■ **Information provided**:
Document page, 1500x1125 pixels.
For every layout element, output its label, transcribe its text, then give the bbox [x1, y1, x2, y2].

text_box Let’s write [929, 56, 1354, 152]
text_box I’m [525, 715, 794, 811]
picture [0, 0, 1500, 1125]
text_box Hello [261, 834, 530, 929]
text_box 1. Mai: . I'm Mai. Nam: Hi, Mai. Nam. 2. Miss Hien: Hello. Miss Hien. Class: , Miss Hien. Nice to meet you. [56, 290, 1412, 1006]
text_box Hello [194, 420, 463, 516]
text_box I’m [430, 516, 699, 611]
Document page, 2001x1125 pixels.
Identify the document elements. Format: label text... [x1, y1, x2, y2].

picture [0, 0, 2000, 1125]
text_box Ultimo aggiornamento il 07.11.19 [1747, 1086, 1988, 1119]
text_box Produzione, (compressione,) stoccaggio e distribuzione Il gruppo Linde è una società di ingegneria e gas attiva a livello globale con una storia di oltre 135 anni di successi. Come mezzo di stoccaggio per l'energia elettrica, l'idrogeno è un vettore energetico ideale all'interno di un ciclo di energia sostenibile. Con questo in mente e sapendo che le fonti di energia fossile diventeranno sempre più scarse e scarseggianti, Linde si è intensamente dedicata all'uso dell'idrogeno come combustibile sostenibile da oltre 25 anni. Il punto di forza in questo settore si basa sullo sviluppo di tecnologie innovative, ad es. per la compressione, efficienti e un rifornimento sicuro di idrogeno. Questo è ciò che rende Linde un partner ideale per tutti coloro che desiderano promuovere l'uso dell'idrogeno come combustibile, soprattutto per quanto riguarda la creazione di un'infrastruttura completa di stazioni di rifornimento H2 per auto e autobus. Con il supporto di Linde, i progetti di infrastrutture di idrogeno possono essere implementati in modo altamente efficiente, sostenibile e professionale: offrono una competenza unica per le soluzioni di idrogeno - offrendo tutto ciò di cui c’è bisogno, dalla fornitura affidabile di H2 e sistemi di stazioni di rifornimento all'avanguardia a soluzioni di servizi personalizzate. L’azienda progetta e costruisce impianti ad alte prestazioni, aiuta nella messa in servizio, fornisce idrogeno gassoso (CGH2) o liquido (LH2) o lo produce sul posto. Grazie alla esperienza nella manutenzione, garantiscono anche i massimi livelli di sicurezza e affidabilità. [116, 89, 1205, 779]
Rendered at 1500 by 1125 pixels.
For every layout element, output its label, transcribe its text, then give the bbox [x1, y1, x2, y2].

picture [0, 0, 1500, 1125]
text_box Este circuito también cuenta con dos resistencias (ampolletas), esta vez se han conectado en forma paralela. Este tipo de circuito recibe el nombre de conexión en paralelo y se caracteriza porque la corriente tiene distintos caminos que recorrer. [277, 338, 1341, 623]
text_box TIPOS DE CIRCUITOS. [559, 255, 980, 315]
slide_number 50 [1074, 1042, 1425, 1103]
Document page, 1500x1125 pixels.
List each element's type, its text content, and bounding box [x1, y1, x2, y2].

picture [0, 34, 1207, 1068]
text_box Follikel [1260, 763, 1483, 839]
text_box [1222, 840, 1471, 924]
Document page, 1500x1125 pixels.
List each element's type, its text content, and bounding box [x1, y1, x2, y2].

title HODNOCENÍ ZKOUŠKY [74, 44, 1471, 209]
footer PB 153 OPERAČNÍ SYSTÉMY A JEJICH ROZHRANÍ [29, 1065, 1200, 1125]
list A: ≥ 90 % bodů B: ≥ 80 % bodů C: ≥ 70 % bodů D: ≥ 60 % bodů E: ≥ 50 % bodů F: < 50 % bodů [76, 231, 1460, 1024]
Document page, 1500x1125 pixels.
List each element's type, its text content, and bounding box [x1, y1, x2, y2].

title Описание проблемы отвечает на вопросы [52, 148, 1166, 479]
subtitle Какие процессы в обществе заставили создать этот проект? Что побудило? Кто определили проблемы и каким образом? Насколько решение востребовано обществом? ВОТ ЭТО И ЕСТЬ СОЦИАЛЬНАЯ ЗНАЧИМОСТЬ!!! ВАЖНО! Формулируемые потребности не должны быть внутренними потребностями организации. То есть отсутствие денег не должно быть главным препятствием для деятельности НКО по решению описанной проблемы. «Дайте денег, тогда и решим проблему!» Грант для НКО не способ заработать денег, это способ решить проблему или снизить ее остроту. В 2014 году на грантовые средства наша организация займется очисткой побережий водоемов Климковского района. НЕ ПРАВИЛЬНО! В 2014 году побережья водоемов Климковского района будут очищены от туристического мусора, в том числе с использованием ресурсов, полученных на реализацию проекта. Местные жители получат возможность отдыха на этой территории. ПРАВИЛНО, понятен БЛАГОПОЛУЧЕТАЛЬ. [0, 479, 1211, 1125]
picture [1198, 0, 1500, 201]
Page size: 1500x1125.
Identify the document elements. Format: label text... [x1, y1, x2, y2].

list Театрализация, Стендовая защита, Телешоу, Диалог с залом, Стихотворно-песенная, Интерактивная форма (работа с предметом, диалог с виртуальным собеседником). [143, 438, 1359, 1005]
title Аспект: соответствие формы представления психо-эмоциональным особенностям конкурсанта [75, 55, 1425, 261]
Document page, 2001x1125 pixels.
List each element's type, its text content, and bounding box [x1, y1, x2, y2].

■ **Exercise**:
Every line of the data above should be copied exactly.

■ **Written answer**:
Document page, 1500x1125 pixels.
For every layout element, output its label, transcribe its text, then give the bbox [x1, y1, x2, y2].

text_box Let’s write [929, 56, 1354, 152]
text_box I’m [525, 715, 794, 811]
picture [0, 0, 1500, 1125]
text_box Hello [261, 834, 530, 929]
text_box 1. Mai: . I'm Mai. Nam: Hi, Mai. Nam. 2. Miss Hien: Hello. Miss Hien. Class: , Miss Hien. Nice to meet you. [56, 290, 1412, 1006]
text_box Hello [194, 420, 463, 516]
text_box I’m [430, 516, 699, 611]
Document page, 2001x1125 pixels.
Identify the document elements. Format: label text... [x1, y1, x2, y2].

picture [0, 0, 2000, 1125]
text_box Ultimo aggiornamento il 07.11.19 [1747, 1086, 1988, 1119]
text_box Produzione, (compressione,) stoccaggio e distribuzione Il gruppo Linde è una società di ingegneria e gas attiva a livello globale con una storia di oltre 135 anni di successi. Come mezzo di stoccaggio per l'energia elettrica, l'idrogeno è un vettore energetico ideale all'interno di un ciclo di energia sostenibile. Con questo in mente e sapendo che le fonti di energia fossile diventeranno sempre più scarse e scarseggianti, Linde si è intensamente dedicata all'uso dell'idrogeno come combustibile sostenibile da oltre 25 anni. Il punto di forza in questo settore si basa sullo sviluppo di tecnologie innovative, ad es. per la compressione, efficienti e un rifornimento sicuro di idrogeno. Questo è ciò che rende Linde un partner ideale per tutti coloro che desiderano promuovere l'uso dell'idrogeno come combustibile, soprattutto per quanto riguarda la creazione di un'infrastruttura completa di stazioni di rifornimento H2 per auto e autobus. Con il supporto di Linde, i progetti di infrastrutture di idrogeno possono essere implementati in modo altamente efficiente, sostenibile e professionale: offrono una competenza unica per le soluzioni di idrogeno - offrendo tutto ciò di cui c’è bisogno, dalla fornitura affidabile di H2 e sistemi di stazioni di rifornimento all'avanguardia a soluzioni di servizi personalizzate. L’azienda progetta e costruisce impianti ad alte prestazioni, aiuta nella messa in servizio, fornisce idrogeno gassoso (CGH2) o liquido (LH2) o lo produce sul posto. Grazie alla esperienza nella manutenzione, garantiscono anche i massimi livelli di sicurezza e affidabilità. [116, 89, 1205, 779]
Rendered at 1500 by 1125 pixels.
For every layout element, output its label, transcribe its text, then give the bbox [x1, y1, x2, y2].

picture [0, 0, 1500, 1125]
text_box Este circuito también cuenta con dos resistencias (ampolletas), esta vez se han conectado en forma paralela. Este tipo de circuito recibe el nombre de conexión en paralelo y se caracteriza porque la corriente tiene distintos caminos que recorrer. [277, 338, 1341, 623]
text_box TIPOS DE CIRCUITOS. [559, 255, 980, 315]
slide_number 50 [1074, 1042, 1425, 1103]
Document page, 1500x1125 pixels.
List each element's type, its text content, and bounding box [x1, y1, x2, y2].

picture [0, 34, 1207, 1068]
text_box Follikel [1260, 763, 1483, 839]
text_box [1222, 840, 1471, 924]
Document page, 1500x1125 pixels.
List each element's type, its text content, and bounding box [x1, y1, x2, y2].

title HODNOCENÍ ZKOUŠKY [74, 44, 1471, 209]
footer PB 153 OPERAČNÍ SYSTÉMY A JEJICH ROZHRANÍ [29, 1065, 1200, 1125]
list A: ≥ 90 % bodů B: ≥ 80 % bodů C: ≥ 70 % bodů D: ≥ 60 % bodů E: ≥ 50 % bodů F: < 50 % bodů [76, 231, 1460, 1024]
Document page, 1500x1125 pixels.
List each element's type, its text content, and bounding box [x1, y1, x2, y2].

title Описание проблемы отвечает на вопросы [52, 148, 1166, 479]
subtitle Какие процессы в обществе заставили создать этот проект? Что побудило? Кто определили проблемы и каким образом? Насколько решение востребовано обществом? ВОТ ЭТО И ЕСТЬ СОЦИАЛЬНАЯ ЗНАЧИМОСТЬ!!! ВАЖНО! Формулируемые потребности не должны быть внутренними потребностями организации. То есть отсутствие денег не должно быть главным препятствием для деятельности НКО по решению описанной проблемы. «Дайте денег, тогда и решим проблему!» Грант для НКО не способ заработать денег, это способ решить проблему или снизить ее остроту. В 2014 году на грантовые средства наша организация займется очисткой побережий водоемов Климковского района. НЕ ПРАВИЛЬНО! В 2014 году побережья водоемов Климковского района будут очищены от туристического мусора, в том числе с использованием ресурсов, полученных на реализацию проекта. Местные жители получат возможность отдыха на этой территории. ПРАВИЛНО, понятен БЛАГОПОЛУЧЕТАЛЬ. [0, 479, 1211, 1125]
picture [1198, 0, 1500, 201]
Page size: 1500x1125.
Identify the document elements. Format: label text... [x1, y1, x2, y2].

list Театрализация, Стендовая защита, Телешоу, Диалог с залом, Стихотворно-песенная, Интерактивная форма (работа с предметом, диалог с виртуальным собеседником). [143, 438, 1359, 1005]
title Аспект: соответствие формы представления психо-эмоциональным особенностям конкурсанта [75, 55, 1425, 261]
Document page, 2001x1125 pixels.
List each element's type, its text content, and bounding box [x1, y1, x2, y2].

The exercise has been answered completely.